A Netflix mergulhou de cabeça no submundo do jogo do bicho com Os Donos do Jogo, série brasileira que chegou ao streaming nesta quarta (29) com clima de superprodução, elenco de peso e uma estética que mistura Game of Thrones, Tropa de Elite e O Poderoso Chefão, só que com sotaque carioca. Mas com o subtítulo “inspirada em fatos reais”, a dúvida é inevitável: afinal, o que dessa trama é real e o que foi pura invenção?
Tudo sobre Os Donos do Jogo
Criada por Heitor Dhalia, a série acompanha Profeta (André Lamoglia), um jovem ambicioso do interior que tenta se infiltrar na alta cúpula do jogo do bicho no Rio de Janeiro. No caminho, ele cruza com Mirna Guerra (Mel Maia) e Suzana Guerra (Giullia Buscacio), irmãs rivais em uma disputa familiar que poderia facilmente ser narrada por Shakespeare, ou por George R.R. Martin.
O elenco ainda tem Juliana Paes, Xamã, Chico Díaz, Otávio Müller e Bruno Mazzeo, compondo o que a própria Netflix chama de uma “máfia tropical”. São oito episódios, já disponíveis na plataforma.
O que é real em Os Donos do Jogo
Apesar de nenhum personagem existir de fato, o universo retratado é bem próximo da realidade. A série é inspirada no verdadeiro império do jogo do bicho, contravenção criada no século XIX que se transformou em um dos pilares do submundo carioca.
Dhalia e sua equipe mergulharam em entrevistas, reportagens e documentos históricos para recriar a atmosfera de poder, hierarquia e corrupção que sustentou o negócio por décadas.

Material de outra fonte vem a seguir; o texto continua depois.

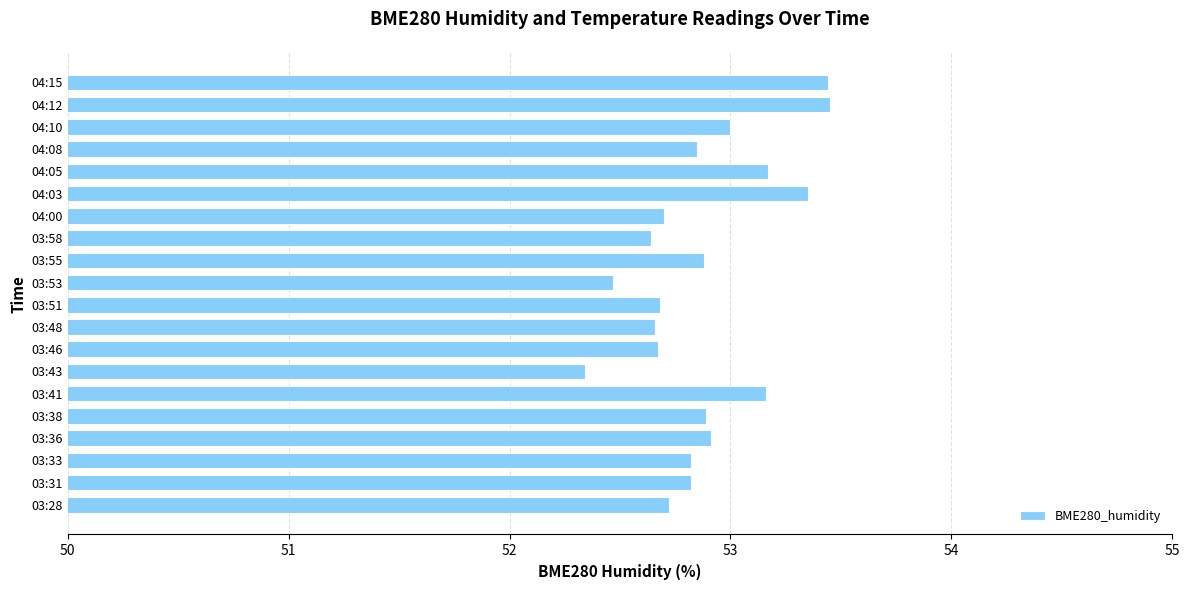

Approximately how many times larger is the value at 03:36 compared to 03:55?

1.0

A ideia das famílias que comandam territórios, a existência de uma “cúpula do bicho” e a mistura entre crime, samba, política e futebol são todos elementos que vêm direto da história real, especialmente das décadas de 1970 a 1990, quando nomes como Castor de Andrade, Anísio Abraão David e Capitão Guimarães dominavam a cena.
Personagens inspirados em figuras reais
O personagem Dino, vivido por Raphael Logam, carrega traços do lendário Castor de Andrade, o “rei do bicho”, que era tão influente que financiava escolas de samba, times de futebol e políticos. Já o conflito entre as irmãs Guerra ecoa histórias reais, como a disputa entre Shanna e Tamara Garcia, herdeiras de Maninho Garcia, outro nome famoso do jogo do bicho e ex-patrono da Acadêmicos do Salgueiro.

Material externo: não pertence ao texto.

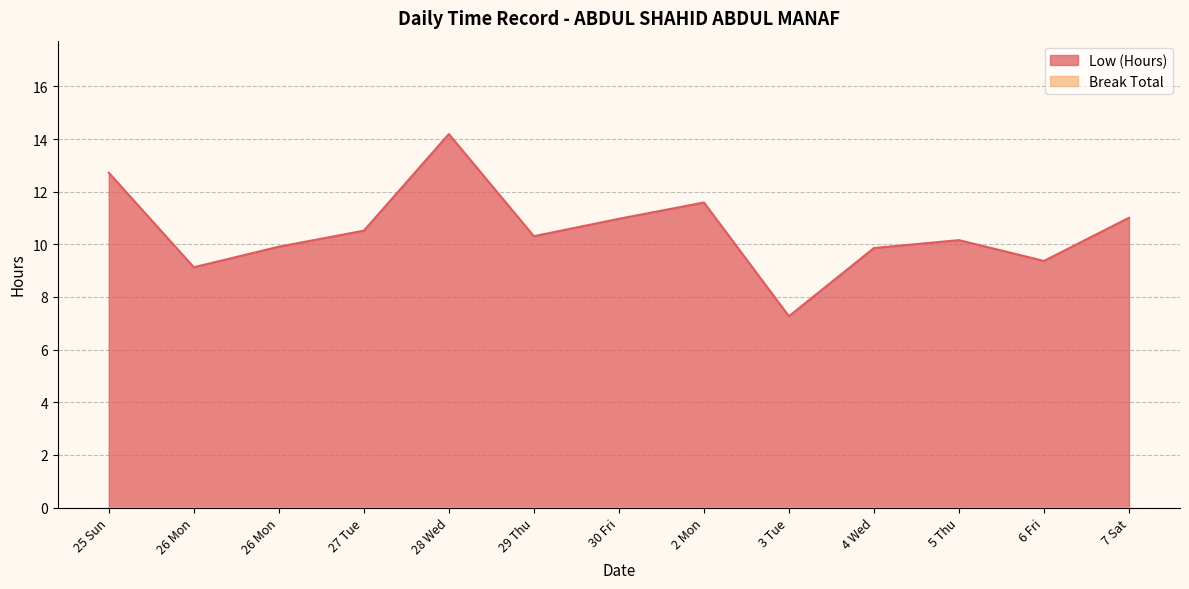

At which label does the data first exceed 10?

25 Sun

Mesmo com nomes e rostos diferentes, os arquétipos são os mesmos: o bicheiro de terno branco, o genro ambicioso, a herdeira rebelde, a esposa estrategista. Todos eles aparecem, de alguma forma, na história recente do Rio.
Violência e poder
A brutalidade da série também reflete o que realmente acontecia (e ainda acontece) fora da ficção.
A disputa entre famílias do jogo do bicho gerou décadas de homicídios, atentados e traições. De 1999 a 2007, a guerra entre Rogério Andrade e Fernando Iggnácio teria deixado mais de 50 mortos.
Na série, a violência é constante, mas sempre estilizada, como parte de uma engrenagem de poder.
Samba, política e crime
Outra conexão direta com a realidade é o envolvimento dos bicheiros com o Carnaval e a política. Castor de Andrade foi patrono da Mocidade Independente de Padre Miguel, e muitos contraventores usaram as escolas de samba como vitrine social.
A série traduz isso em cenas exuberantes de desfiles, alianças e festas, mostrando que, no Rio, crime e cultura dançaram lado a lado.
Se você tem interesse em saber mais deste universo e o que de fato aconteceu na trama carioca, recomendamos a série e podcast produzida pelo Globoplay: "Vale o Escrito: a guerra do Jogo do Bicho".
O que é pura ficção
Apesar das referências reais, Os Donos do Jogo não é um retrato literal.
As famílias Fernandez, Saad, Moraes e Guerra são criações originais, e os acontecimentos da trama, assassinatos, alianças, amores proibidos e golpes, foram inventados para dar ritmo e drama.
Heitor Dhalia definiu o projeto como uma “máfia tropical”, que usa a realidade como base, mas sem compromisso documental.
E o jogo mudou
Um toque moderno na narrativa é a introdução das bets e apostas online, mostrando como o crime precisa se reinventar. E sim, isso também tem um pé na realidade, investigações recentes apontam que antigos banqueiros do bicho migraram seus lucros para plataformas digitais.
Real ou não
No fim, Os Donos do Jogo é uma ficção com gosto de verdade. Um retrato do Rio que mistura crime, glamour e herança familiar, tudo embalado em visual cinematográfico e trilha afiada.
A série pode não mostrar nomes reais, mas fala de um Brasil que existe, ainda que escondido atrás dos tamborins.